Becoming Led Zeppelin Dir: Bernard MacMahon (13th Floor Film Review)

While it doesn’t tell the whole story, this “first officially sanctioned” Led Zeppelin documentary does a very good job of telling how the band got started and what made them so sonically exciting.

Film director Bernard MacMahan is, until now, best known for his award-winning roots and blues documentary series American Epic, released in 2017.

Now, much like Zeppelin themselves, MacMahon has made a contemporary piece of art…in this case a feature-length film…built on the backs of musicians and songwriters from a century ago.

MacMahon’s story-telling style is straightforward and linear…much to my relief. And with the co-operation of all three surviving band members, he has access to lots of previously unseen home movies and concert footage.

The icing on the cake is new, contemporary interviews with Page, Plant and Jones, along with a previously-unheard audio interview with drummer John Bonham, who died in 1980.

Any Zep fan worth his (or her) salt will be aware of Jimmy Page and John Paul Jones’ history as ace session players during the 1960s, recording with everyone from The Kinks and The Who to Lulu and Shirley Bassey. Meanwhile Robert Plant and John Bonham were struggling to make names for themselves in various bands in the West Midlands. Plant…who comes across as the most charming and thoughtful…repeats several times how he was homeless and broke until just before meeting Jimmy Page.

That meeting comes at about an hour into the film and so trainspotters will find plenty of reasons to watch the first half over and over again.

Once the four bandmembers finally get into a room together, the magic seems to happen almost immediately.

And this is where the fun really begins…the live footage, starting with the an appearance in Denmark where they fulfilled outstanding Yardbirds commitments (Page’s previous band) to their triumphant show at London’s Royal Albert Hall on January 9, 1970.

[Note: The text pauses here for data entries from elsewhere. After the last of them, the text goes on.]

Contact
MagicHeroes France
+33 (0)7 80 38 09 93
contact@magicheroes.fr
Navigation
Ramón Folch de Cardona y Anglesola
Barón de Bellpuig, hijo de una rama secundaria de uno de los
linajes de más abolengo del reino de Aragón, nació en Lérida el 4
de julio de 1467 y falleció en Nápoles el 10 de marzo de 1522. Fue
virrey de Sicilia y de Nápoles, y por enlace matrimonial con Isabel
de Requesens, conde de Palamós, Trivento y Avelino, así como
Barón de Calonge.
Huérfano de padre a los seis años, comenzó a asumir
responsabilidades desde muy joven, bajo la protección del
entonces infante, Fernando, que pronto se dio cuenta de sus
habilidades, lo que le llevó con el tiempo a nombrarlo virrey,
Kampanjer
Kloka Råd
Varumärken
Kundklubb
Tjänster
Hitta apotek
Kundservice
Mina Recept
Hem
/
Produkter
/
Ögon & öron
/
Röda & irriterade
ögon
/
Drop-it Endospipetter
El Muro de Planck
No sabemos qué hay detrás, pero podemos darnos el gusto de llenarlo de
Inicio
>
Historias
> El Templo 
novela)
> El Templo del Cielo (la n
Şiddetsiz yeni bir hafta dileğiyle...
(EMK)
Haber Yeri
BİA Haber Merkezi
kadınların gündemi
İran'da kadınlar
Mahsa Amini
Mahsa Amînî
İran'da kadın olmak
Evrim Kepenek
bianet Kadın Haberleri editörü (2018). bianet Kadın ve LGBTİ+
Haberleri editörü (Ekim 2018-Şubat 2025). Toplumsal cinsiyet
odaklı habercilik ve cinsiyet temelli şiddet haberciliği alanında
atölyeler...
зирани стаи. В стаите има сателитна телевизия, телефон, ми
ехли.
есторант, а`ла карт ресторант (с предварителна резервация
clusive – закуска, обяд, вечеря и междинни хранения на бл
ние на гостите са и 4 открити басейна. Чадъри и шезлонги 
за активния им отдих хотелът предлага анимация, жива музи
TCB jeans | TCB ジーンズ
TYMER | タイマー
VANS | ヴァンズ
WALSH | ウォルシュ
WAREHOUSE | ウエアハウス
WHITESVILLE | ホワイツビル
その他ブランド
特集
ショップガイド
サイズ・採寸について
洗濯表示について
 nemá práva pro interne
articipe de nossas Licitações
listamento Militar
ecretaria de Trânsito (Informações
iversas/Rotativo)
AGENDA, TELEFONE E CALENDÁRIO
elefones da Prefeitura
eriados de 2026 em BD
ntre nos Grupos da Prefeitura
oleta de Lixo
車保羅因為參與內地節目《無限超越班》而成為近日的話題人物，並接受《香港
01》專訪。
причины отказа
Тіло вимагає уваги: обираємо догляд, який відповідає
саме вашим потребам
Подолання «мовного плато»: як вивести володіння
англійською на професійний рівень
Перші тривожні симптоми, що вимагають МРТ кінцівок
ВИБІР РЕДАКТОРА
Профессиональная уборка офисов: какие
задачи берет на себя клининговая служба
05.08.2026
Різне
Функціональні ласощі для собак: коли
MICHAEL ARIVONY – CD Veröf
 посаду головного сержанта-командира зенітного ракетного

The film shows how the band was initially ignored in the UK but embraced by concert goers in the States…despite a scathing review of the band’s first album in Rolling Stone calling Page “a limited producer and a writer of weak, unimaginative songs” and calling Plant, “prissy”.

As in the Dylan biopic, A Complete Unknown, MacMahon gives us complete performances and they are stunning, especially on the  IMAX screen. Page gives solid, thoughtful insights into his production technique…it’s good to see him lucid and sober.

The was a dark side to the band, but that is, at best, alluded to here, mostly in the form of manager Peter Grant.

Those looking to hear Stairway To Heaven along with stories of drunken, debauchery in hotel rooms and personal thoughts and feelings into the deaths of Bonham and Plant’s young son, with have to look elsewhere.

There’s not a mud shark in sight…just four very talented musicians making music that will still be considered earth-shattering 50 + years after the fact.

There’s still plenty of Led Zeppelin’s story to tell…I wonder if this same team is up to telling it.